The Director of the U.N.'s agency for Palestinian refugees John Ging said UNRWA will soon resume its work in the Gaza Strip, after it suspended efforts Thursday, after the driver of an aid truck was killed by Israeli fire.
"It is the product of a very intensive day of diplomatic negotiations at the highest levels of U.N. representation here and also the Israeli authorities. What it means, in effect, is that as soon as practical we will resume our operations. What we had called for were credible assurances. The credibility attaches in this case from the level that the assurances flow - the very highest level of government in Israel. That will be taken at face value as it is given in good faith, it will be taken in good faith," he said.
Ging said his agency is willing to take reasonable risks encountered in a combat zone, but that recent incidents, including Israeli strikes on several U.N.-run schools and on the U.N. aid convoy were unacceptable.
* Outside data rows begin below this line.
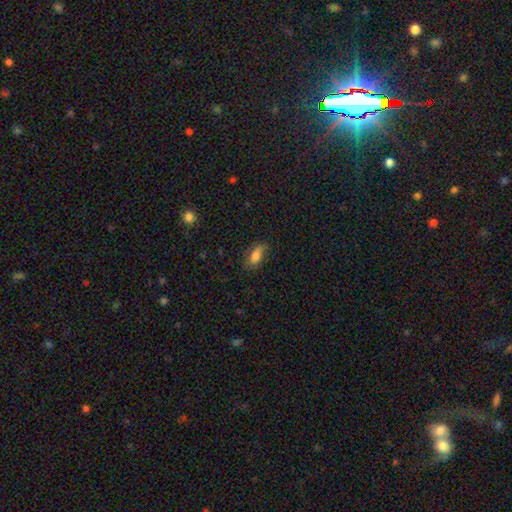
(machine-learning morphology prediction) The model was most divided on "merging": none: 70%, minor disturbance: 23%, major disturbance: 6%, merger: 1%. More confident: how rounded — in between (85%); smooth or featured — smooth (80%).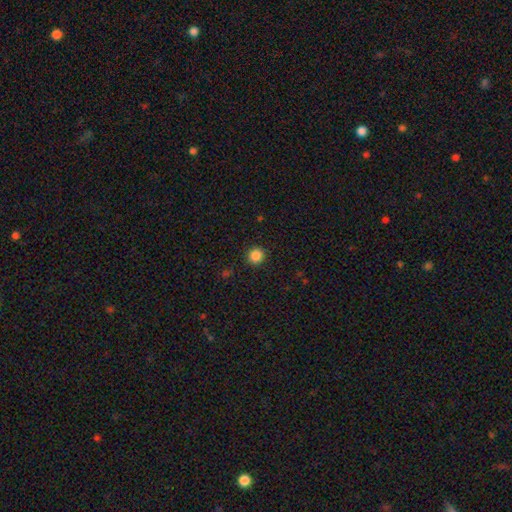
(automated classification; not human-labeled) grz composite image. It shows a smooth galaxy with no disk features (86%) that is round (92%). Merging: none (92%).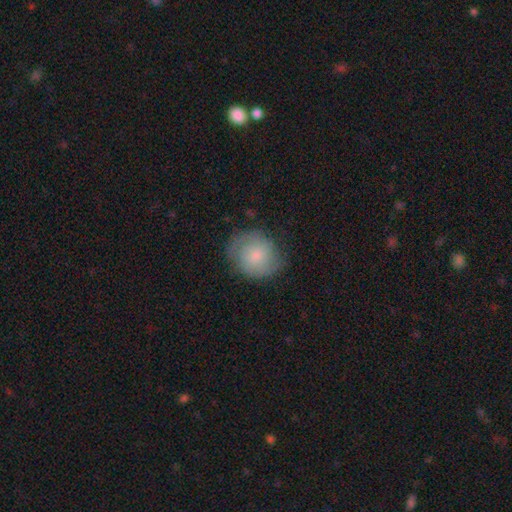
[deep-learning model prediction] This is possibly a smooth galaxy (48%). Merging: likely none (73%).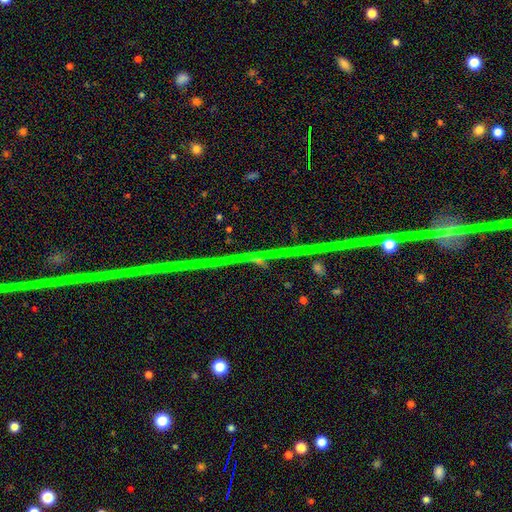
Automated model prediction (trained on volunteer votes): A star or artifact, not a galaxy (83%).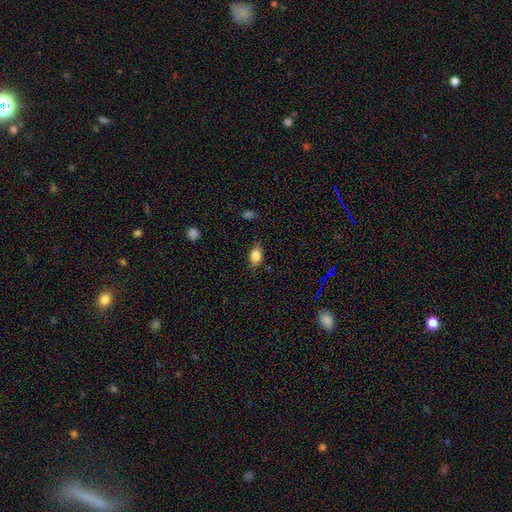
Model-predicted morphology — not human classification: Q: Smooth or featured?
A: smooth (83%); runner-up: star or artifact (9%)
Q: How rounded?
A: in between (83%); runner-up: round (14%)
Q: Merging?
A: none (78%); runner-up: minor disturbance (17%)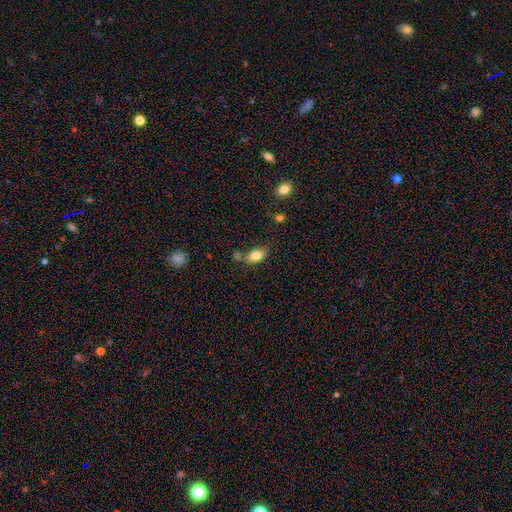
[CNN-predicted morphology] smooth-or-featured: smooth: 81% | featured or disk: 10% | star or artifact: 8%
  how-rounded: in between: 88% | round: 8% | cigar-shaped: 4%
  merging: none: 68% | minor disturbance: 17% | merger: 12% | major disturbance: 4%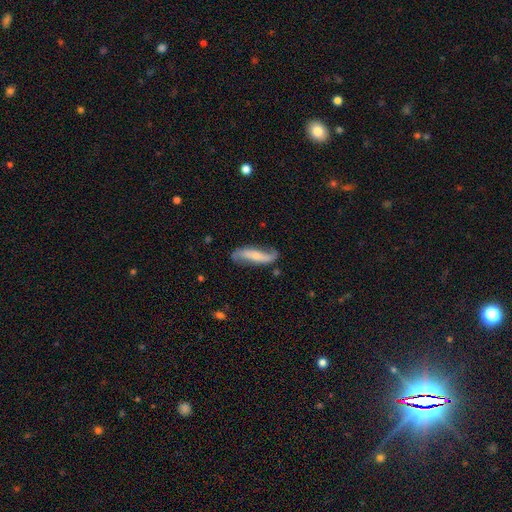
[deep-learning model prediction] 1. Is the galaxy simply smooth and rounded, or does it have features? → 71% featured or disk, 23% smooth, 6% star or artifact.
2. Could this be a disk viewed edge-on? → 81% no, 19% yes.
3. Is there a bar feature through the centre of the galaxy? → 43% no, 30% strong, 27% weak.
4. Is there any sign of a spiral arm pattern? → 92% yes, 8% no.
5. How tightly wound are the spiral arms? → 71% loose, 20% medium, 9% tight.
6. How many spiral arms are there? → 90% 2, 4% can't tell, 3% 1, 1% 3, 1% 4, 1% more than 4.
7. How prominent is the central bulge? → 54% small, 31% moderate, 9% none, 4% large, 2% dominant.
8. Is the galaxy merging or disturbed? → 72% none, 19% minor disturbance, 7% major disturbance, 2% merger.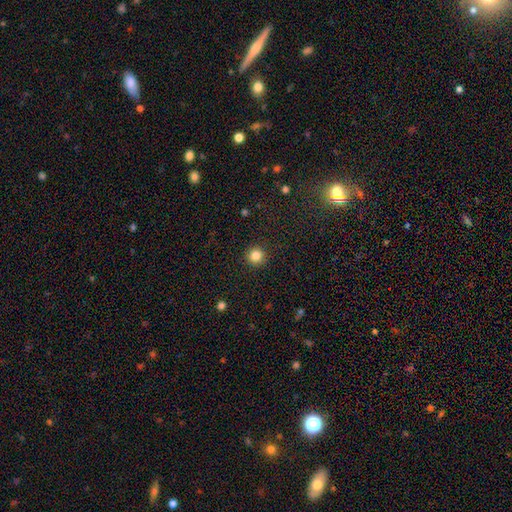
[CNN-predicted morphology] This appears to be a smooth galaxy with no disk features (84%) that is round (95%). Merging: none (93%).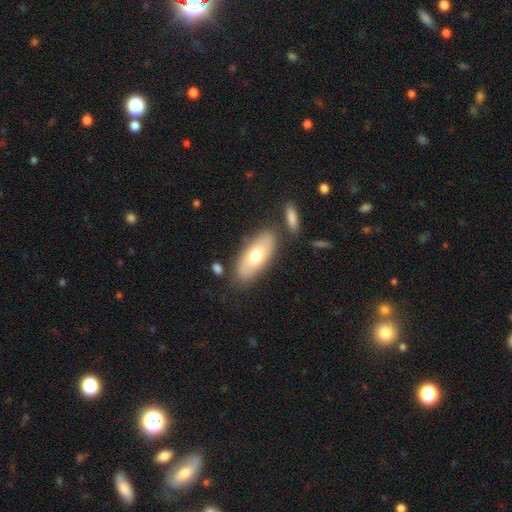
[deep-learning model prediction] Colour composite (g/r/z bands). It shows a smooth galaxy with no disk features (67%) that is in between round and cigar-shaped (83%). Merging: none (77%).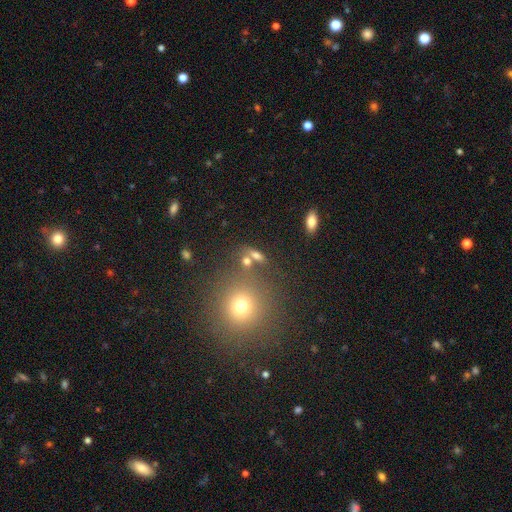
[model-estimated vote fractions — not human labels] smooth 67%, star or artifact 18%, featured or disk 15%. Down the decision tree: how rounded — in between (56%); merging — none (58%).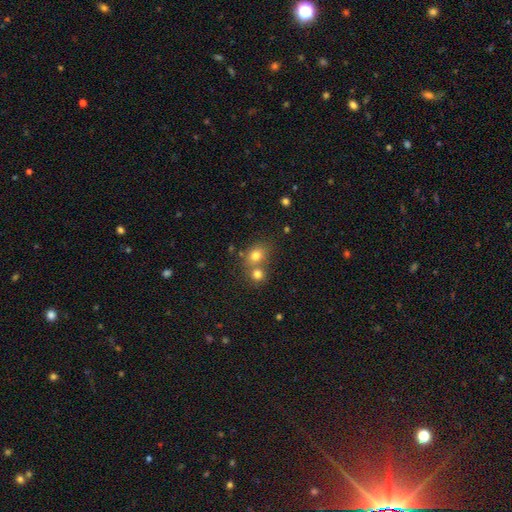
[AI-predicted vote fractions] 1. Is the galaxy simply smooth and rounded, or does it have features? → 76% smooth, 14% star or artifact, 10% featured or disk.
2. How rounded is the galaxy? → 62% round, 37% in between, 1% cigar-shaped.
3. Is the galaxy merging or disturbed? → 45% none, 44% merger, 8% minor disturbance, 3% major disturbance.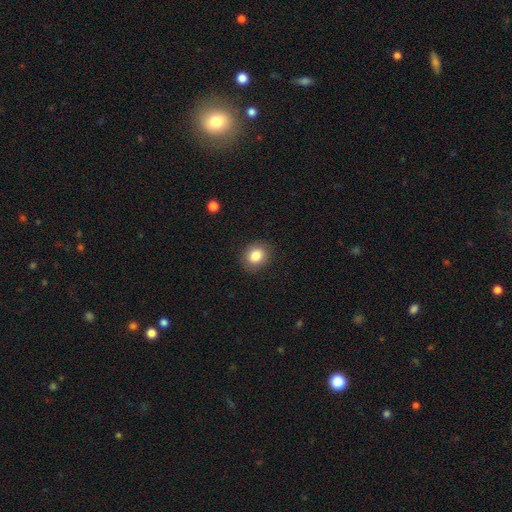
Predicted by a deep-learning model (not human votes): The model was most divided on "how rounded": round: 67%, in between: 32%, cigar-shaped: 1%. More confident: merging — none (88%); smooth or featured — smooth (84%).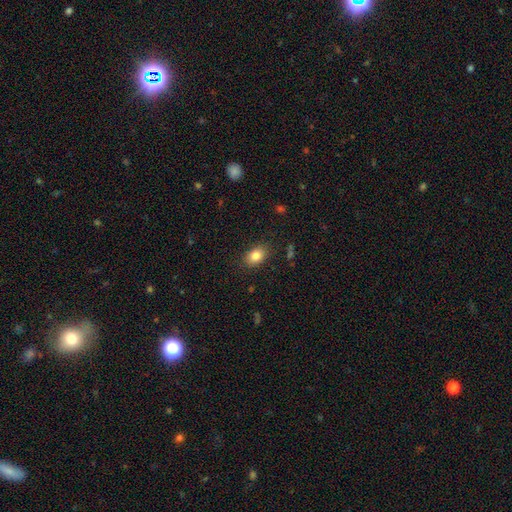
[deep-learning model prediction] Morphology: type=smooth (84%); roundness=in between (80%); merging=none (85%).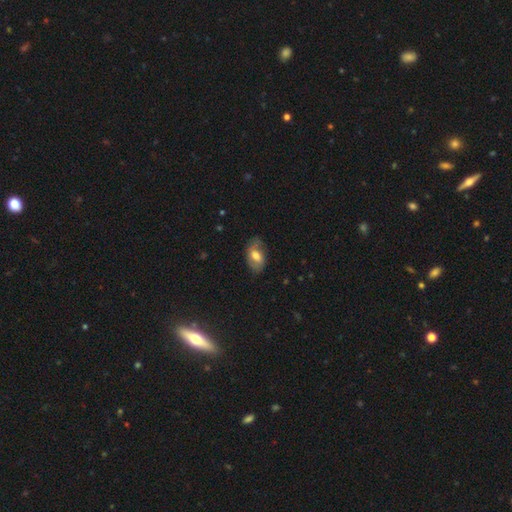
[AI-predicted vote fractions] Morphology: type=smooth (48%); merging=none (66%).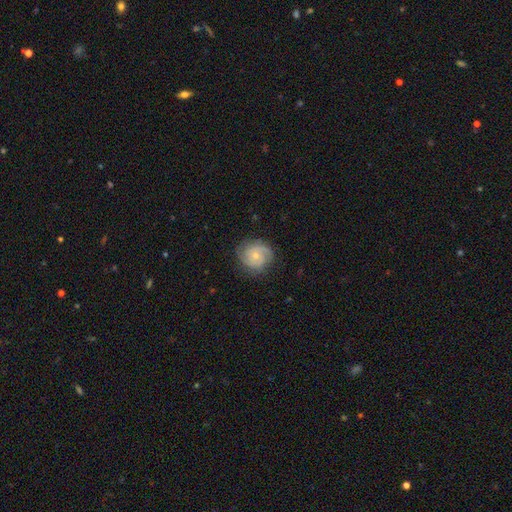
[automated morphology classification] Smooth or featured? Predicted: featured or disk (p=0.69). Edge-on disk? Predicted: no (p=0.98). Bar? Predicted: no (p=0.79). Spiral arms? Predicted: yes (p=0.93). Spiral winding? Predicted: tight (p=0.58). Spiral arm count? Predicted: 2 (p=0.32). Bulge size? Predicted: small (p=0.67). Merging? Predicted: none (p=0.78).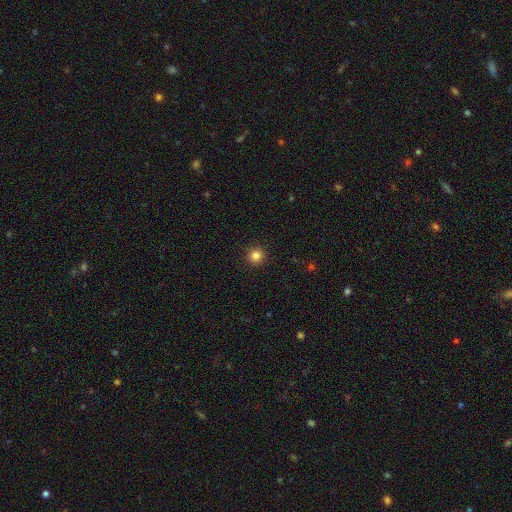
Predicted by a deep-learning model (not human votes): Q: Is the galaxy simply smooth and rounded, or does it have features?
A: smooth — 84%.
He has said previously that the movement of the convoy had been coordinated in advance with the Israeli military and that they knew the coordinates of all U.N. facilities.
In a statement, the United Nations said it was informed by Israeli authorities that they "deeply regretted" the incidents that led to the aid operation suspension and that they do not reflect official government policy.
The U.N. said it received "credible assurances" that the security of U.N. personnel, installations and humanitarian operations would be fully respected.
UNRWA feeds 750,000 Palestinian refugees in Gaza.
Late Thursday, the U.N. Security Council adopted a resolution calling for an immediate cease-fire in Gaza, but so far both Israel and Hamas have rejected the demand.